#### [WORK ORDER 1]
Answer these questions from the review of Gypsy:
(a) Which company staged this production of Gypsy?
(b) Who played Mama Rose?
(c) Where does Louise end up working?
#### [WORK ORDER 2]
From the review of Gypsy, extract the passage that begins at the words "Littering this generally" and stops after "atrocity-waiting-to-happen worth seeing?".

PHOTO BY Max Shay/The HootThere were two stars in the Tympanium Euphorium production of Gypsy, and boy, were both needed. Mind you, this is a very strange play, chronicling a mother’s desire for her daughter June (and later, her daughter Louise) to become the next big thing in vaudeville. Of course, June leaves and Louise’s talents do not suffice, and she ends up working, rather successfully, at burlesque houses.
Littering this generally meandering, schmaltzy plot are half-conceived characters and plotlines, all designed to simply show that Mama Rose, played incredibly by Jennifer Faber ’09, is abandoned at every turn but cannot stop her dreams deferred. But this plot is far from intricate, and the songs are contrived at best.
While the play itself is confusingly mediocre in its own right (how did this do well on Broadway?), the production of the play itself was no help whatsoever. From still-wet paint on the scenery to the seeming lack of physical instruction for most of the actors to the off-time, sometimes off-key orchestra, it seemed impossible for this play to succeed. So one can only be left wondering—how was this atrocity-waiting-to-happen worth seeing?

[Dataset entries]
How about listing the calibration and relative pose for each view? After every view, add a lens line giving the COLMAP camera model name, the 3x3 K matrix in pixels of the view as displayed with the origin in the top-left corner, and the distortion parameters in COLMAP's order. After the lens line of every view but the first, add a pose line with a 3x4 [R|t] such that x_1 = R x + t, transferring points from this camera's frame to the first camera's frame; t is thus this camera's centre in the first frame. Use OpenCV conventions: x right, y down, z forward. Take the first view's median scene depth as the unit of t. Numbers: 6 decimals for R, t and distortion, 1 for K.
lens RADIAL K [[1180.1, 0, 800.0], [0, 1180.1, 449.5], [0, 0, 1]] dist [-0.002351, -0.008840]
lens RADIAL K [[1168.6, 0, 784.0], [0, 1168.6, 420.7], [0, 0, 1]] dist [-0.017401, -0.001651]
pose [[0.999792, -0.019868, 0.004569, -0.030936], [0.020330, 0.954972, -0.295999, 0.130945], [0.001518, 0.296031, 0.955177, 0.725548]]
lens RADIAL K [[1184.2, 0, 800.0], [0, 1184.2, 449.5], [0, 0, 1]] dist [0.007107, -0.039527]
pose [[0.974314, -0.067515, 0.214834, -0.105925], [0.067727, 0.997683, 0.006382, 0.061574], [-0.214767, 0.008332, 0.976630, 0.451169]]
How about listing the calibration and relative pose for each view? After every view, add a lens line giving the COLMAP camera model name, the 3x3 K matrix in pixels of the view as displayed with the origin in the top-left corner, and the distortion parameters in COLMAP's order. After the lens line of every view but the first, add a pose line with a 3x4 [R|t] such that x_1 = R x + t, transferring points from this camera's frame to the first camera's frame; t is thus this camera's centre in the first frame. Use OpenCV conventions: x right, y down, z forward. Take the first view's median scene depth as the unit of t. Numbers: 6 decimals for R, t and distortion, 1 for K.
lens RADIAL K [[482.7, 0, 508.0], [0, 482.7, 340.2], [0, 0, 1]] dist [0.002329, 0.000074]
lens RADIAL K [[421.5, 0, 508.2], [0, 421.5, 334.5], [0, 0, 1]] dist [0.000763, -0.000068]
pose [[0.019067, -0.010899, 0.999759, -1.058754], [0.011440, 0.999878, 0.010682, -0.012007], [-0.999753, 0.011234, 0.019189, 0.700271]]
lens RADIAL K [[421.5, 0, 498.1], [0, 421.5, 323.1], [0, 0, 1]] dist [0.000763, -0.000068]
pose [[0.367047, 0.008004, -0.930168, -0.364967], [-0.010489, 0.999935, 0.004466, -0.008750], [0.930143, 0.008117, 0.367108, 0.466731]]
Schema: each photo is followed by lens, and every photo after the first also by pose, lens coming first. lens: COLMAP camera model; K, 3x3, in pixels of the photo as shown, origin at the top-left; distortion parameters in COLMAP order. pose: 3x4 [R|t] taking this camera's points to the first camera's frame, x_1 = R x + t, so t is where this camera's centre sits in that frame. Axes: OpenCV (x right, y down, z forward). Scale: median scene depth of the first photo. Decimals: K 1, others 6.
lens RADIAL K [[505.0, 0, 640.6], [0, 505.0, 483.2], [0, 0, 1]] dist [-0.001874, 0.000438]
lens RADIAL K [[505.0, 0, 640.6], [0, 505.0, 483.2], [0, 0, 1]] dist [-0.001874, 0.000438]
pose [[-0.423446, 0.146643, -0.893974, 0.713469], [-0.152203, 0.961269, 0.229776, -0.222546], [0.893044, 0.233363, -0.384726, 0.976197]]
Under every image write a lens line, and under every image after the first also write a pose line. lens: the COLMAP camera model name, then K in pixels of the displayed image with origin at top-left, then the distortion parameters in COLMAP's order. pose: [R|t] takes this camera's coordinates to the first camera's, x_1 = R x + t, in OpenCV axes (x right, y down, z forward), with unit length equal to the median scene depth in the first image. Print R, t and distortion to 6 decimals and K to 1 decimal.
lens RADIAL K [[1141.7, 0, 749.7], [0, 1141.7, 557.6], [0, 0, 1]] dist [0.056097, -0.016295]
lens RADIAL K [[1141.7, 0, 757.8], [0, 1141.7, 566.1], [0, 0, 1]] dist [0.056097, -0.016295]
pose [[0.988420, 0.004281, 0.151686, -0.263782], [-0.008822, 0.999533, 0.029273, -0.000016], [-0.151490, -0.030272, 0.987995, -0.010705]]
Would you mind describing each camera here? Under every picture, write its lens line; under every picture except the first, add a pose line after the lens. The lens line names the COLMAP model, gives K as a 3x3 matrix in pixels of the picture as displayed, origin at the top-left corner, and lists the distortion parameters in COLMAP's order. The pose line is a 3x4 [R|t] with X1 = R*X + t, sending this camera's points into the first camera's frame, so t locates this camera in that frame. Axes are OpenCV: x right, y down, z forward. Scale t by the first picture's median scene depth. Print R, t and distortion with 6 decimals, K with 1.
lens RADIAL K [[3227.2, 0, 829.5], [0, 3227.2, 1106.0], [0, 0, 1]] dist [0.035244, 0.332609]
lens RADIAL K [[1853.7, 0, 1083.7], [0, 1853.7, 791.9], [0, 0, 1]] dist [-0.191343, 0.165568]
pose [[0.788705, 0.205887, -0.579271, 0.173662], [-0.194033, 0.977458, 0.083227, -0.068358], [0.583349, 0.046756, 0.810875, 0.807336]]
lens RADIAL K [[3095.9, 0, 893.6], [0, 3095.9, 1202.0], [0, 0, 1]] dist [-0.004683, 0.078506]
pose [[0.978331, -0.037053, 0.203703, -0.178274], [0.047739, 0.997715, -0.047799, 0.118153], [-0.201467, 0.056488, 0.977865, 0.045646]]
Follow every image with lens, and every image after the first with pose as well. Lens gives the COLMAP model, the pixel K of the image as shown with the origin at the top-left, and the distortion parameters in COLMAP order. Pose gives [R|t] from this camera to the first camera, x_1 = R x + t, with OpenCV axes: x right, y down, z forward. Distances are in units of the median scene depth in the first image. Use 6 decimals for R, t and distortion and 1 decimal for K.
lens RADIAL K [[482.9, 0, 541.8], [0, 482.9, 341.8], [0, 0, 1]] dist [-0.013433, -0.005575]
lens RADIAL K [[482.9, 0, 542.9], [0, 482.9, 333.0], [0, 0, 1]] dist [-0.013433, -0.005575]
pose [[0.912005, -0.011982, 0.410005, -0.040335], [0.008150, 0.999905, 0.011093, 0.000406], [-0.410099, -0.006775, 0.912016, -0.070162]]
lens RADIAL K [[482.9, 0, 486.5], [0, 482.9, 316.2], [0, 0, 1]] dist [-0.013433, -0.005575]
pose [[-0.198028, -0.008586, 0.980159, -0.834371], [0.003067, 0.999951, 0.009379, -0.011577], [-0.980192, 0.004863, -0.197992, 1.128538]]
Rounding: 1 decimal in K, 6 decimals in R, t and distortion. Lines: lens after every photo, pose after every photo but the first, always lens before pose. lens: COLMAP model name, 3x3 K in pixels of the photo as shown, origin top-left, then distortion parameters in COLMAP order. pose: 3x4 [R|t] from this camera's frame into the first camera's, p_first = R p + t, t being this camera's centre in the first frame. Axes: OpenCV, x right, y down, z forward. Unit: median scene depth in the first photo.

#### [TASK RESPONSE 1]
(a) Tympanium Euphorium
(b) Jennifer Faber ’09
(c) At burlesque houses

#### [TASK RESPONSE 2]
Littering this generally meandering, schmaltzy plot are half-conceived characters and plotlines, all designed to simply show that Mama Rose, played incredibly by Jennifer Faber ’09, is abandoned at every turn but cannot stop her dreams deferred. But this plot is far from intricate, and the songs are contrived at best.
While the play itself is confusingly mediocre in its own right (how did this do well on Broadway?), the production of the play itself was no help whatsoever. From still-wet paint on the scenery to the seeming lack of physical instruction for most of the actors to the off-time, sometimes off-key orchestra, it seemed impossible for this play to succeed. So one can only be left wondering—how was this atrocity-waiting-to-happen worth seeing?